Literally half of the tennis governing bodies call for a play of let serves.
 
#45
I'll take the other side of playing let serves. I went to a college match for the first time in years today. I didn't see any obvious benefit in playing the let serve vs the traditional approach. Doesn't the server have enough of an advantage without getting the benefit of playing the ball that alternates course due to hitting the net? It's a pretty cheap point when the serve hits the net and trickles over.

It's my understanding they play the let serves because players would get aced and call a phantom let.
 
#46
I'll take the other side of playing let serves. I went to a college match for the first time in years today. I didn't see any obvious benefit in playing the let serve vs the traditional approach. Doesn't the server have enough of an advantage without getting the benefit of playing the ball that alternates course due to hitting the net? It's a pretty cheap point when the serve hits the net and trickles over.

It's my understanding they play the let serves because players would get aced and call a phantom let.
Well, yeah there will be the odd cheap point for the server on a lucky net trickler, but there will also be the odd 'sitting duck' that hit the net and then popped up nicely into the middle of the box. I think it would pretty much balance out. And we're talking maybe a few points a set at the most.

As for the benefit, you answered your own question - eliminate bad let calls (whether intentionally bad or just mistakenly bad). Also, it speeds up the game a bit, and makes the rules a bit simpler. Not a huge deal and not a huge overall benefit, but really no downside IMO.
 
#47
Well, yeah there will be the odd cheap point for the server on a lucky net trickler, but there will also be the odd 'sitting duck' that hit the net and then popped up nicely into the middle of the box. I think it would pretty much balance out. And we're talking maybe a few points a set at the most.
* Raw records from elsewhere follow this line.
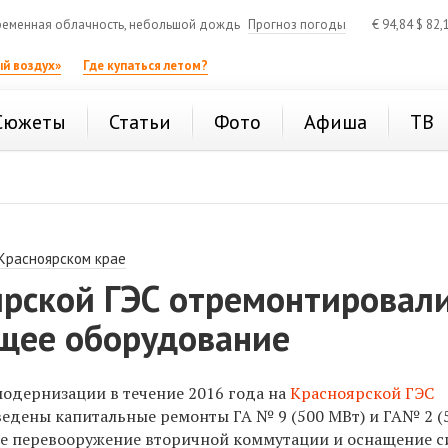
еменная облачность, небольшой дождь
Прогноз погоды
€
94,84
$
82,
й воздух»
Где купаться летом?
Сюжеты
Статьи
Фото
Афиша
ТВ
 Красноярском крае
ярской ГЭС отремонтировал
щее оборудование
одернизации в течение 2016 года на
Красноярской ГЭС
едены капитальные ремонты ГА № 9 (500 МВт) и ГА№ 2 (5
е перевооружение вторичной коммутации и оснащение с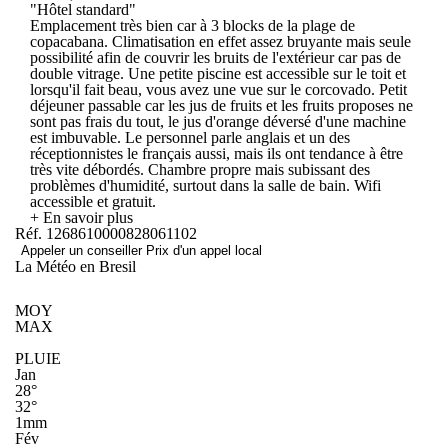
"Hôtel standard"
Emplacement très bien car à 3 blocks de la plage de
copacabana. Climatisation en effet assez bruyante mais seule
possibilité afin de couvrir les bruits de l'extérieur car pas de
double vitrage. Une petite piscine est accessible sur le toit et
lorsqu'il fait beau, vous avez une vue sur le corcovado. Petit
déjeuner passable car les jus de fruits et les fruits proposes ne
sont pas frais du tout, le jus d'orange déversé d'une machine
est imbuvable. Le personnel parle anglais et un des
réceptionnistes le français aussi, mais ils ont tendance à être
très vite débordés. Chambre propre mais subissant des
problèmes d'humidité, surtout dans la salle de bain. Wifi
accessible et gratuit.
+ En savoir plus
Réf. 1268610000828061102
Appeler un conseiller
Prix d'un appel local
La Météo en Bresil
MOY
MAX
PLUIE
Jan
28°
32°
1mm
Fév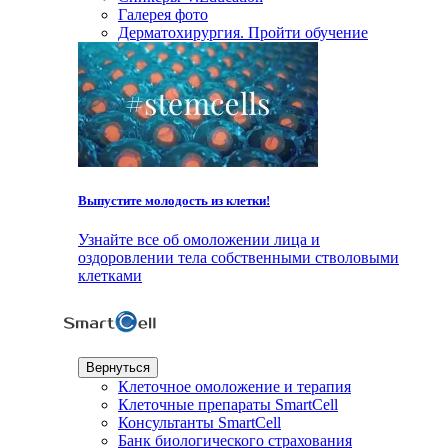
Галерея фото
Дерматохирургия. Пройти обучение
Выпустите молодость из клетки!
Узнайте все об омоложении лица и
оздоровлении тела собственными стволовыми
клетками
Вернуться
Клеточное омоложение и терапия
Клеточные препараты SmartCell
Консультанты SmartCell
Банк биологического страхования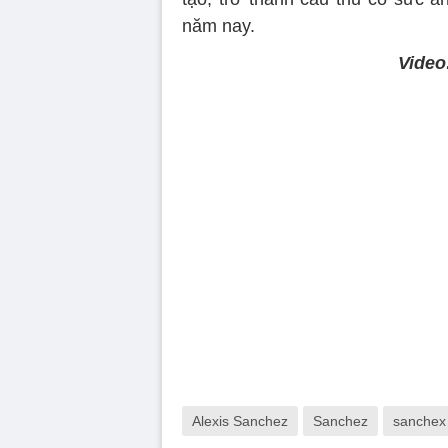
năm nay.
Video
Alexis Sanchez
Sanchez
sanchex 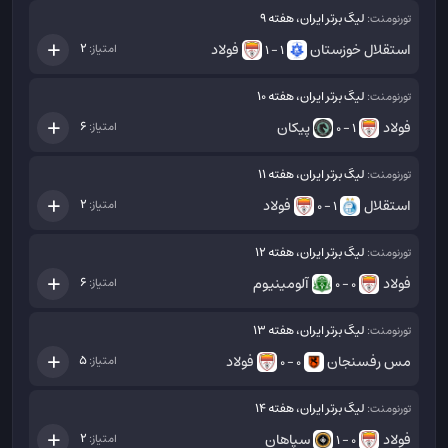
لیگ برتر ایران، هفته 9
تورنومنت:
استقلال خوزستان
فولاد
2
امتیاز:
1 - 1
لیگ برتر ایران، هفته 10
تورنومنت:
فولاد
پیکان
6
امتیاز:
1 - 0
لیگ برتر ایران، هفته 11
تورنومنت:
استقلال
فولاد
2
امتیاز:
1 - 0
لیگ برتر ایران، هفته 12
تورنومنت:
فولاد
آلومینیوم
6
امتیاز:
0 - 0
لیگ برتر ایران، هفته 13
تورنومنت:
مس رفسنجان
فولاد
5
امتیاز:
0 - 0
لیگ برتر ایران، هفته 14
تورنومنت:
فولاد
سپاهان
2
امتیاز:
0 - 1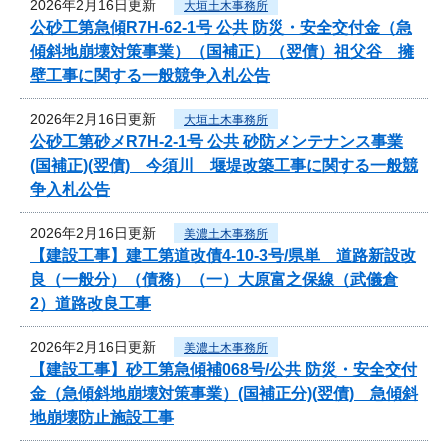
2026年2月16日更新
大垣土木事務所
公砂工第急傾R7H-62-1号 公共 防災・安全交付金（急
傾斜地崩壊対策事業）（国補正）（翌債）祖父谷 擁
壁工事に関する一般競争入札公告
2026年2月16日更新
大垣土木事務所
公砂工第砂メR7H-2-1号 公共 砂防メンテナンス事業
(国補正)(翌債) 今須川 堰堤改築工事に関する一般競
争入札公告
2026年2月16日更新
美濃土木事務所
【建設工事】建工第道改債4-10-3号/県単 道路新設改
良（一般分）（債務）（一）大原富之保線（武儀倉
2）道路改良工事
2026年2月16日更新
美濃土木事務所
【建設工事】砂工第急傾補068号/公共 防災・安全交付
金（急傾斜地崩壊対策事業）(国補正分)(翌債) 急傾斜
地崩壊防止施設工事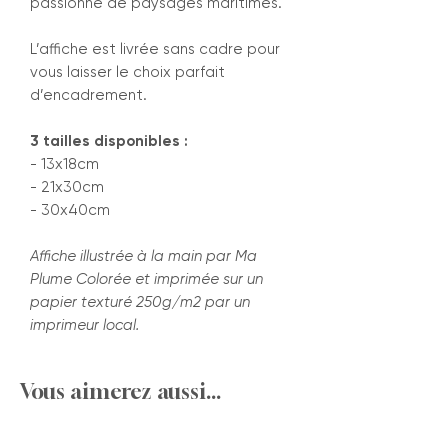
passionné de paysages maritimes.
L’affiche est livrée sans cadre pour
vous laisser le choix parfait
d’encadrement.
3 tailles disponibles :
- 13x18cm
- 21x30cm
- 30x40cm
Affiche illustrée à la main par Ma
Plume Colorée et imprimée sur un
papier texturé 250g/m2 par un
imprimeur local.
Vous aimerez aussi...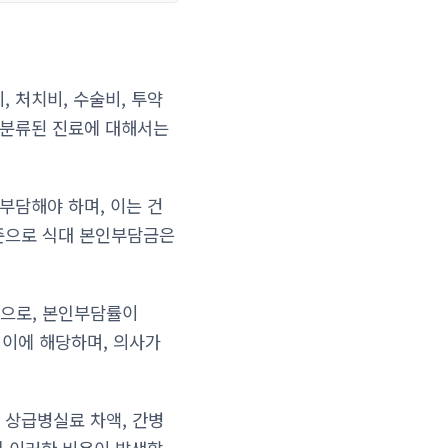
 처치비, 수술비, 투약
 분류된 진료에 대해서는
부담해야 하며, 이는 건
준으로 식대 본인부담금은
목으로, 본인부담률이
 이에 해당하며, 의사가
 상급병실료 차액, 간병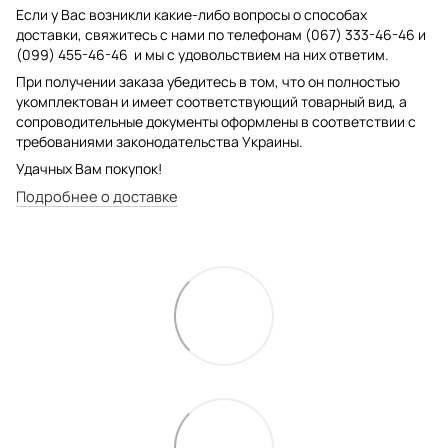
Если у Вас возникли какие-либо вопросы о способах
доставки, свяжитесь с нами по телефонам (067) 333-46-46 и
(099) 455-46-46 и мы с удовольствием на них ответим.
При получении заказа убедитесь в том, что он полностью
укомплектован и имеет соответствующий товарный вид, а
сопроводительные документы оформлены в соответствии с
требованиями законодательства Украины.
Удачных Вам покупок!
Подробнее о доставке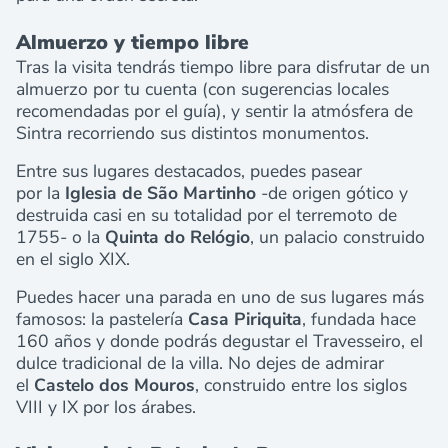
Almuerzo y tiempo libre
Tras la visita tendrás tiempo libre para disfrutar de un
almuerzo por tu cuenta (con sugerencias locales
recomendadas por el guía), y sentir la atmósfera de
Sintra recorriendo sus distintos monumentos.
Entre sus lugares destacados, puedes pasear
por
la
Iglesia de São Martinho
-de origen gótico y
destruida casi en su totalidad por el terremoto de
1755- o la
Quinta do Relógio
, un palacio construido
en el siglo XIX.
Puedes hacer una parada en uno de sus lugares más
famosos: la pastelería
Casa Piriquita
, fundada hace
160 años y donde podrás degustar el Travesseiro, el
dulce tradicional de la villa. No dejes de admirar
el
Castelo dos Mouros
, construido entre los siglos
VIII y IX por los árabes.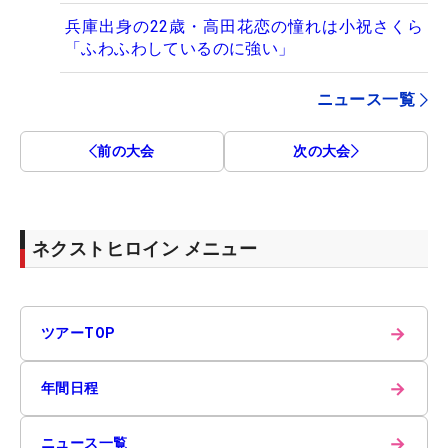
兵庫出身の22歳・高田花恋の憧れは小祝さくら
「ふわふわしているのに強い」
ニュース一覧
前の大会
次の大会
ネクストヒロイン メニュー
→
ツアーTOP
→
年間日程
→
ニュース一覧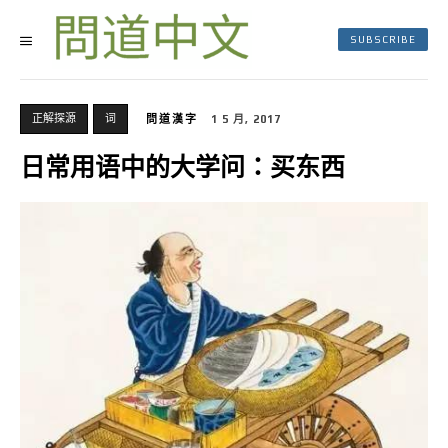
SUBSCRIBE
正解探源
词
問道漢字
1 5 月, 2017
日常用语中的大学问：买东西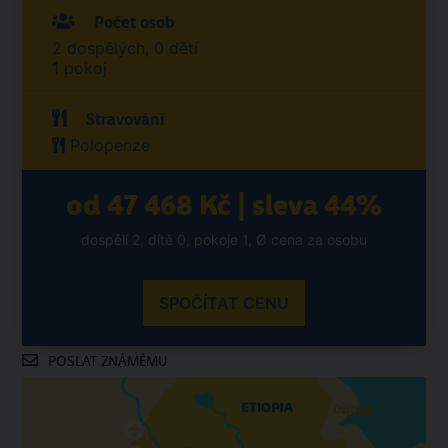
Počet osob
2 dospělých, 0 dětí
1 pokoj
Stravování
Polopenze
od 47 468 Kč | sleva 44%
dospělí 2, dítě 0, pokoje 1, Ø cena za osobu
SPOČÍTAT CENU
POSLAT ZNÁMÉMU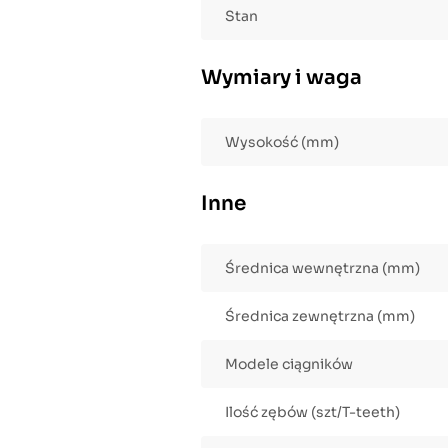
Stan
Wymiary i waga
Wysokość (mm)
Inne
Średnica wewnętrzna (mm)
Średnica zewnętrzna (mm)
Modele ciągników
Ilość zębów (szt/T-teeth)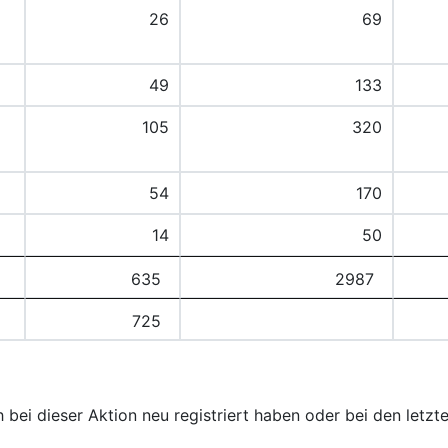
26
69
49
133
105
320
54
170
14
50
635
2987
725
h bei dieser Aktion neu registriert haben oder bei den letz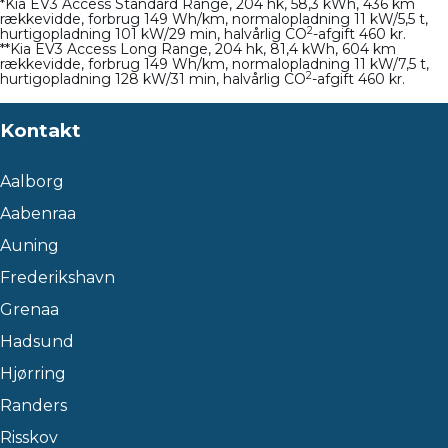
*Kia EV3 Access Standard Range, 204 hk, 58,3 kWh, 436 km
rækkevidde, forbrug 149 Wh/km, normalopladning 11 kW/5,5 t,
2
hurtigopladning 101 kW/29 min, halvårlig CO
-afgift 460 kr.
**Kia EV3 Access Long Range, 204 hk, 81,4 kWh, 604 km
rækkevidde, forbrug 149 Wh/km, normalopladning 11 kW/7,5 t,
2
hurtigopladning 128 kW/31 min, halvårlig CO
-afgift 460 kr.
Kontakt
Aalborg
Aabenraa
Auning
Frederikshavn
Grenaa
Hadsund
Hjørring
Randers
Risskov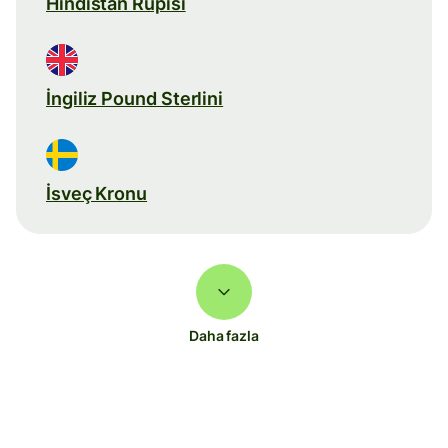
Hindistan Rupisi
İngiliz Pound Sterlini
İsveç Kronu
Daha fazla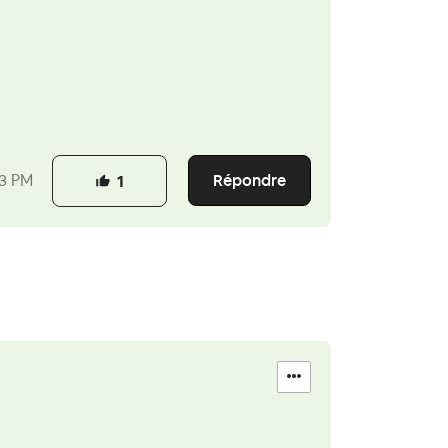
Répondre
3 PM
1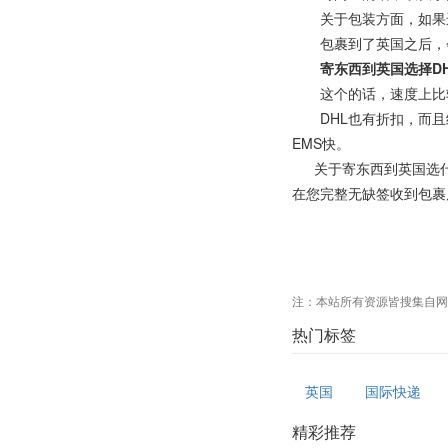
关于包装方面，如果运的
包裹到了英国之后，会变成
寄东西到英国选择DH
这个的话，速度上比较
DHL也有折扣，而且经
EMS快。
关于寄东西到英国选什
在您完整无缺签收到包裹
注：本站所有资源皆搜集自网
热门标签
英国
国际快递
精彩推荐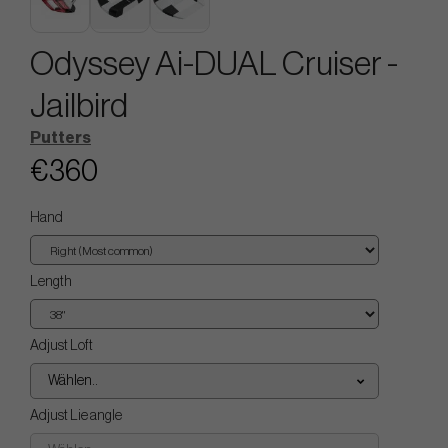
Odyssey Ai-DUAL Cruiser -
Jailbird
Putters
€360
Hand
Length
Adjust Loft
Wählen..
Adjust Lie angle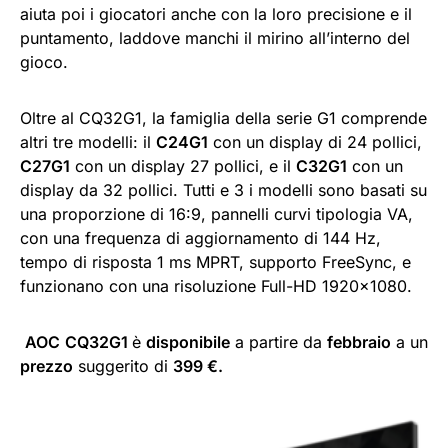
aiuta poi i giocatori anche con la loro precisione e il
puntamento, laddove manchi il mirino all’interno del
gioco.
Oltre al CQ32G1, la famiglia della serie G1 comprende
altri tre modelli: il
C24G1
con un display di 24 pollici,
C27G1
con un display 27 pollici, e il
C32G1
con un
display da 32 pollici. Tutti e 3 i modelli sono basati su
una proporzione di 16:9, pannelli curvi tipologia VA,
con una frequenza di aggiornamento di 144 Hz,
tempo di risposta 1 ms MPRT, supporto FreeSync, e
funzionano con una risoluzione Full-HD 1920×1080.
AOC
CQ32G1
è
disponibile
a partire da
febbraio
a un
prezzo
suggerito di
399 €.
As for the benefit, you answered your own question - eliminate bad let calls (whether intentionally bad or just mistakenly bad). Also, it speeds up the game a bit, and makes the rules a bit simpler. Not a huge deal and not a huge overall benefit, but really no downside IMO.
Not to be difficult but I'm never really in a hurry to get off the court and again few instances per set so no big deal. No obvious upside, so if it ain't broke, don't fix it.
 
#49
Big old no for me. The current scoring system creates more opportunities to come back and create potential drama. This means the winning player has to really earn a victory.

I still miss the 5 set Masters Series finals. They produced a lot of classic matches. Now we only have Davis Cup and the Slams to create some epic stories. Nadal vs. Djokovic in Rome was fun, but if there was another set, could Nadal have come back? Imagine if it was only 24 point sets? Crazy.

3 set tennis is fine, but can often be too short which is really evident in the Women's game.
 
#50
I think going to just one serve would change the game too much at the pro level. Also, think of the rec game. With just one serve, especially at lower levels, you are going to see *a lot* of double, er, single faults. And having different rules for pro vs rec is not good for the game IMO.

But I completely agree that let serves should be played, both at pro and rec level. It's a relatively small change, will make things consistent across the board (we play on when any other shot hits the net and goes over), and means one less call to argue over in un-officiated matches (which is why let serves are played in college).
Maybe it could be like training wheels on a bike: Use it in the beginning when you need it and then discard it when you don't. Yes there are logistical problems in implementation. But the end goal is the same.